The entering of a conviction on your record is entirely appropriate given the seriousness of the offending and is not of itself “a
hardship out of proportion to the particular circumstances.”
- I also do not believe the courts discretion under section 113 of the Criminal Procedure Act whereby an offender can be ordered to come up for sentence within a specified period of time should be invoked. That section provides
in subsection (1) that the court may after “having regard to the circumstances including the nature of the offence and the
character of the offender, instead of passing sentence, order the offender to appear for sentence if called upon to do so, on such
conditions as the court thinks fit.” This type of sentence is commonly incorrectly referred to as a “suspended sentence.”
In fact it is not because under section 113, an offender is not sentenced.
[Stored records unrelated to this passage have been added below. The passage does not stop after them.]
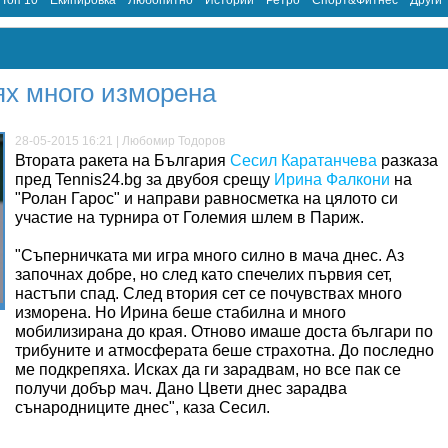
Топ 10
Екипировка
Любопитно
Истории
Ретро
Спорт&Фитнес
Други
ях много изморена
28-05-2015 16:21 | Любомир Тодоров
Втората ракета на България
Сесил Каратанчева
разказа
пред Tennis24.bg за двубоя срещу
Ирина Фалкони
на
"Ролан Гарос" и направи равносметка на цялото си
участие на турнира от Големия шлем в Париж.
"Съперничката ми игра много силно в мача днес. Аз
започнах добре, но след като спечелих първия сет,
настъпи спад. След втория сет се почувствах много
изморена. Но Ирина беше стабилна и много
мобилизирана до края. Отново имаше доста българи по
трибуните и атмосферата беше страхотна. До последно
ме подкрепяха. Исках да ги зарадвам, но все пак се
получи добър мач. Дано Цвети днес зарадва
сънародниците днес", каза Сесил.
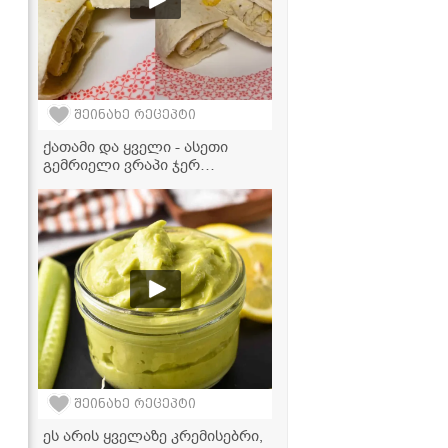
შეინახე რეცეპტი
ქათამი და ყველი - ასეთი
გემრიელი ვრაპი ჯერ
გასინჯული არ გექნებათ!
შეინახე რეცეპტი
ეს არის ყველაზე კრემისებრი,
It merely provides for an offender to appear for sentencing
if the conditions imposed by the court are breached. If not breached then the offender remains free of sanction. In the case of
a suspended sentence, an offender is actually sentenced but the sentence is suspended from coming into force on certain conditions.
That is an entirely different creature.
- Considering the circumstances of this matter and the serious nature of the defendants transgressions it would in my respectful view
be sending an entirely inappropriate and wrong message not to impose a sentence upon the defendant. I decline the exercise of that
power of the court noting that it is more frequently invoked in cases involving less serious offending.
- As to an appropriate sentence I am of the view a monetary fine is appropriate. I note counsels indication his client is in a position
to meet a “hefty fine.” The information available on the defendants financial status likewise reinforces his ability
to meet monetary penalties even of a significant nature.
- The defendant is on each charge convicted and fined $10,000.00 payable by 12:00 noon Wednesday 04 March 2015, in default of payment
6 months imprisonment per charge. In addition he will pay $6,000 prosecution costs $3,000 court costs and $1,000 probation costs
also payable by 12:00 noon 04 March 2015, in default he will serve a further 6 months in prison.